Margaret Thatcher - There is no such thing as public money

One of the great debates of our time is about how much of your money should be spent by the state, and how much you should keep to spend on your family. Let us never forget this fundamental truth: the state has no source of money other than the money people earn themselves. Margaret Thatcher addresses the Conservative Party conference in 1983. Source: olibourgeoisie YouTube channel.

Transcript:

One of the great debates of our time is about how much of your money should be spent by the state, and how much you should keep to spend on your family. Let us never forget this fundamental truth: the state has no source of money other than the money people earn themselves. If the state wishes to spend more, it can do so only by borrowing your savings or by taxing you more, and it's no good thinking that someone else will pay. That someone else is you. There is no such thing as public money. There is only taxpayers' money.

A prosperity won't come by inventing more and more lavish public expenditure programs. You don't grow richer by ordering another checkbook from the bank. And no nation ever grew more prosperous by taxing its citizens beyond their capacity to pay. We have a duty to make sure that every penny piece we raise in taxation is spent wisely and well, for it is our party which is dedicated to good housekeeping. Indeed, I wouldn't mind betting, but if Mr. Gladstone were alive today, he'd be reapplying to join the Conservative Party.
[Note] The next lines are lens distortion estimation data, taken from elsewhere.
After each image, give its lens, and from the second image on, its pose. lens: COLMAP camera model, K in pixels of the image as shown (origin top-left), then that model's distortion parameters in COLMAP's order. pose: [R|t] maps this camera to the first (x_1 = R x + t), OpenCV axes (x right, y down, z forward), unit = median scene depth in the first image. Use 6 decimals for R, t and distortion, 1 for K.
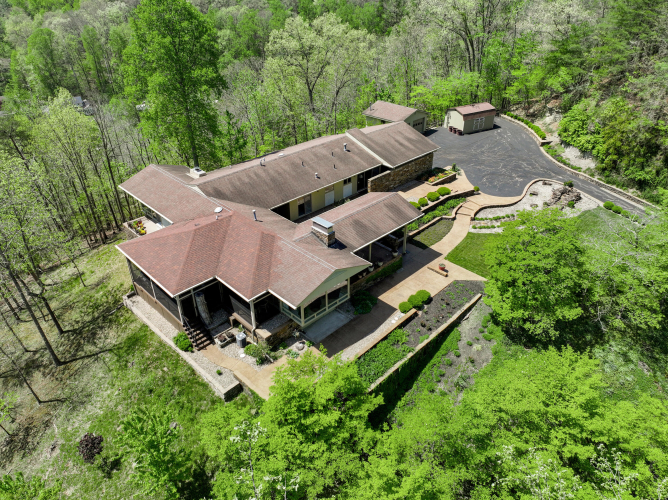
lens RADIAL K [[465.8, 0, 334.0], [0, 465.8, 250.0], [0, 0, 1]] dist [0.007655, 0.000848]
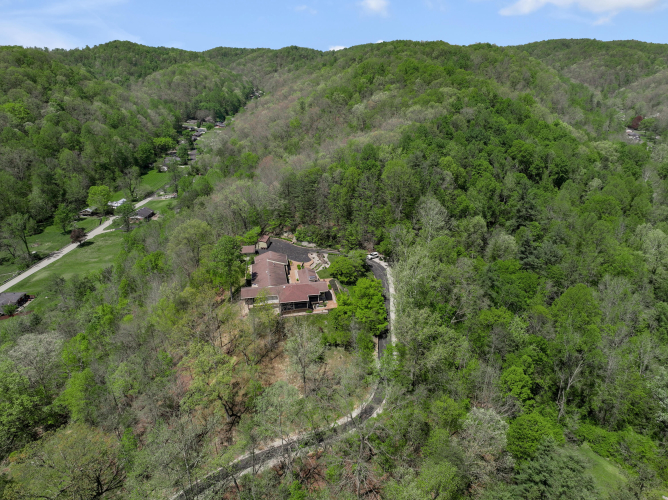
lens RADIAL K [[465.8, 0, 334.0], [0, 465.8, 250.0], [0, 0, 1]] dist [0.007655, 0.000848]
pose [[0.568529, -0.312833, 0.760861, -3.025418], [0.437812, 0.898080, 0.042110, -0.366071], [-0.696487, 0.309174, 0.647547, -1.954314]]
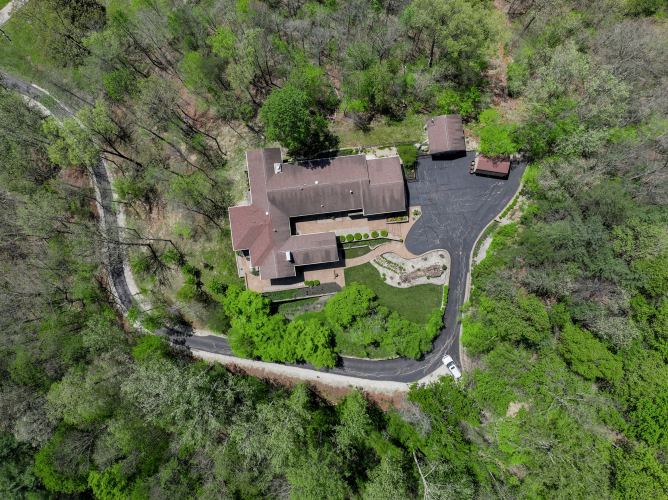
lens RADIAL K [[465.8, 0, 334.0], [0, 465.8, 250.0], [0, 0, 1]] dist [0.007655, 0.000848]
pose [[0.792011, 0.610500, 0.002807, 0.152172], [-0.332758, 0.427828, 0.840378, -2.376157], [0.511850, -0.666523, 0.541994, -0.303152]]
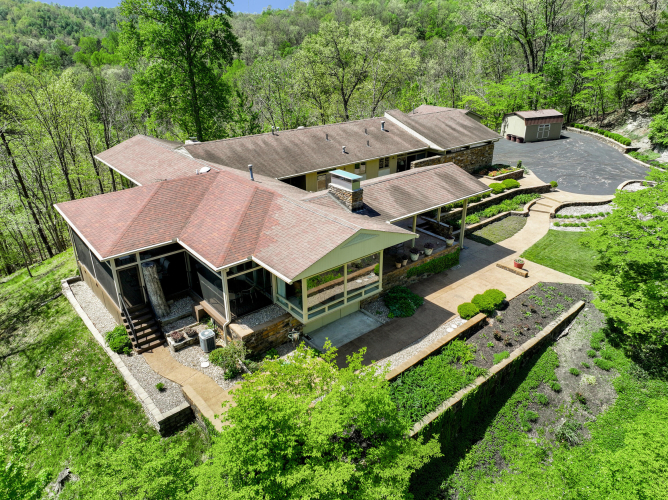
lens RADIAL K [[465.8, 0, 334.0], [0, 465.8, 250.0], [0, 0, 1]] dist [0.007655, 0.000848]
pose [[0.996345, 0.037737, -0.076630, 0.014666], [-0.047387, 0.990603, -0.128299, 0.131725], [0.071068, 0.131461, 0.988771, 0.338783]]
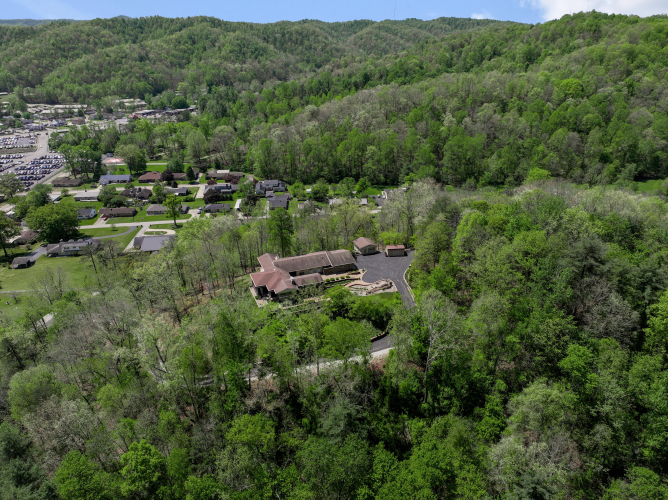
lens RADIAL K [[465.8, 0, 334.0], [0, 465.8, 250.0], [0, 0, 1]] dist [0.007655, 0.000848]
pose [[0.916366, 0.174856, -0.360137, 1.778712], [-0.211093, 0.975398, -0.063542, -0.117310], [0.340166, 0.134250, 0.930733, -2.810342]]
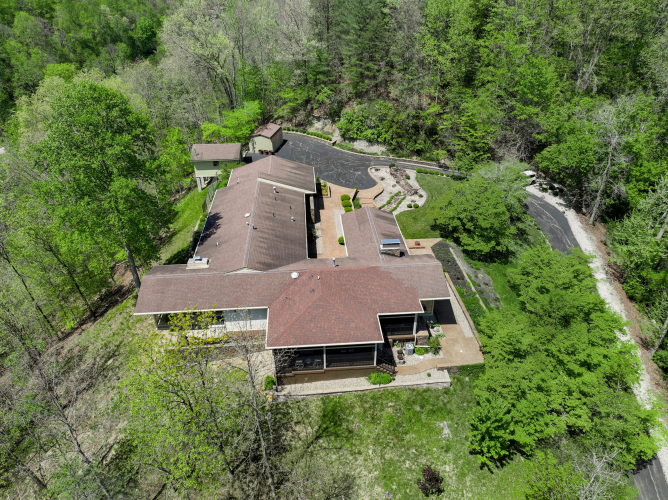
lens RADIAL K [[465.8, 0, 334.0], [0, 465.8, 250.0], [0, 0, 1]] dist [0.007655, 0.000848]
pose [[0.646465, -0.399355, 0.650076, -0.938363], [0.404780, 0.901784, 0.151453, -0.287162], [-0.646712, 0.165229, 0.744623, 0.149618]]
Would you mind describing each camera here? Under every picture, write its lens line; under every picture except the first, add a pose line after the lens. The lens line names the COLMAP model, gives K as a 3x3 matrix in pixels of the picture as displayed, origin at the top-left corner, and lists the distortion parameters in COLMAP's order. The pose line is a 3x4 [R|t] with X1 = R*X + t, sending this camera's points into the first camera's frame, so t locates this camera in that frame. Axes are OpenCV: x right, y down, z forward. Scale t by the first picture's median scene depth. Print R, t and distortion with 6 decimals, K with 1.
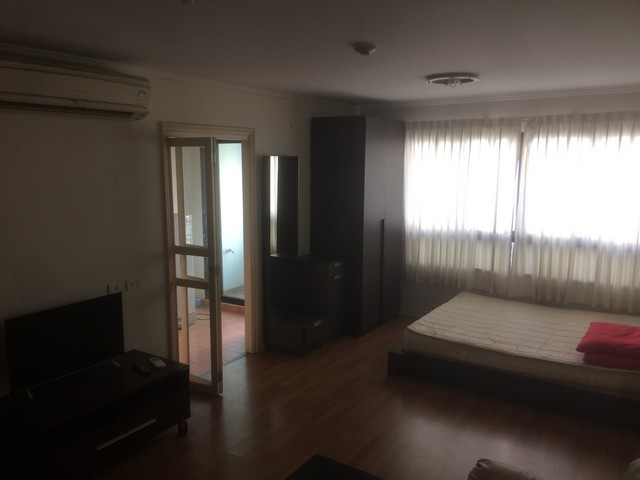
lens RADIAL K [[535.2, 0, 319.3], [0, 535.2, 238.5], [0, 0, 1]] dist [0.048412, -0.016041]
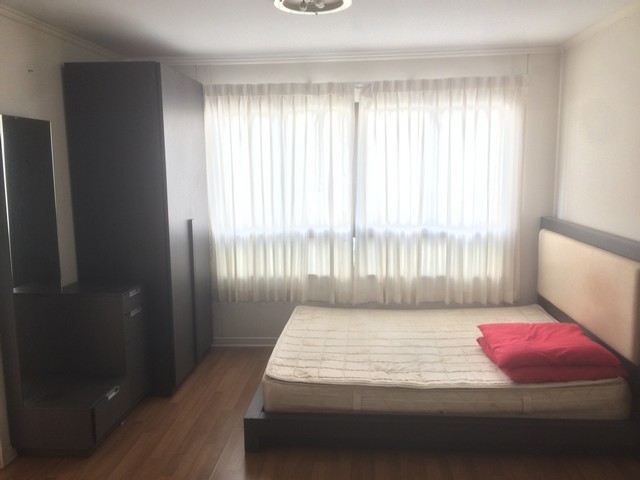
lens RADIAL K [[535.2, 0, 322.1], [0, 535.2, 246.0], [0, 0, 1]] dist [0.048412, -0.016041]
pose [[0.876882, -0.085318, 0.473074, -0.069066], [0.084656, 0.996151, 0.022737, -0.003517], [-0.473193, 0.020111, 0.880729, 0.320975]]
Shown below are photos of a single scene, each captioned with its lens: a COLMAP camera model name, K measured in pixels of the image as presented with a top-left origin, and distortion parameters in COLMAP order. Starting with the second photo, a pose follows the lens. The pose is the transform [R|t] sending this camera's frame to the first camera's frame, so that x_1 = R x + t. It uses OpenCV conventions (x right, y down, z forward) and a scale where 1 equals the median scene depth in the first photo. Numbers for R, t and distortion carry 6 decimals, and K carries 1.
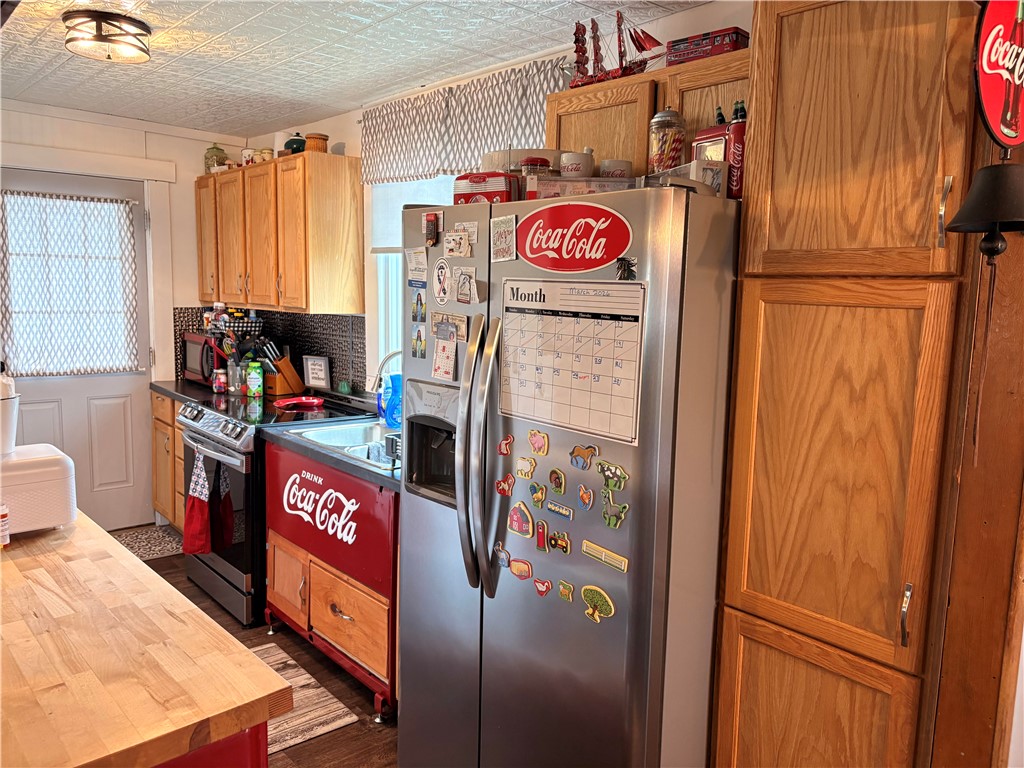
lens RADIAL K [[779.7, 0, 512.0], [0, 779.7, 384.0], [0, 0, 1]] dist [0.033689, 0.001596]
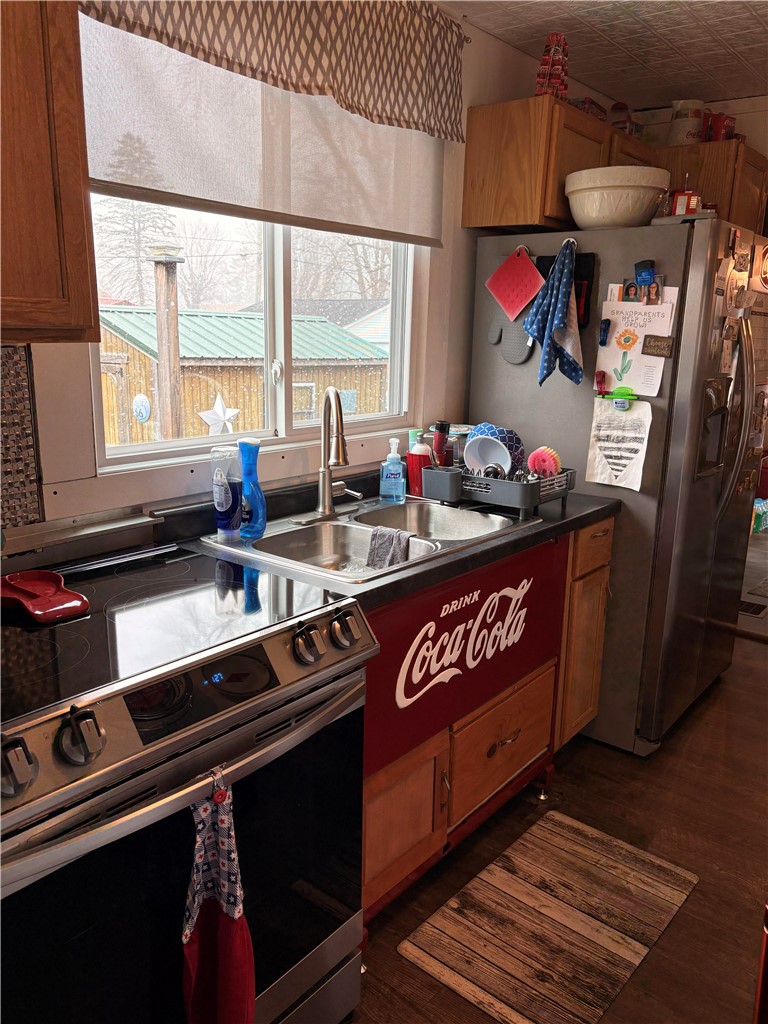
lens RADIAL K [[779.7, 0, 384.0], [0, 779.7, 512.0], [0, 0, 1]] dist [0.033689, 0.001596]
pose [[-0.166144, -0.242478, 0.955825, -0.839123], [0.106982, 0.959143, 0.261915, -0.122917], [-0.980281, 0.145771, -0.133415, 1.151526]]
Protecting the taxpayers' purse, protecting the public services, these are our two great tasks, and the demands have to be reconciled. A very pleasant it would be, a very popular to say: spend more on this, expand more on that. And of course we all have our favorite causes. I know I do. But someone has to add up the figures. Every business has to do it, every housewife has to do it, every government should do it, and this one will.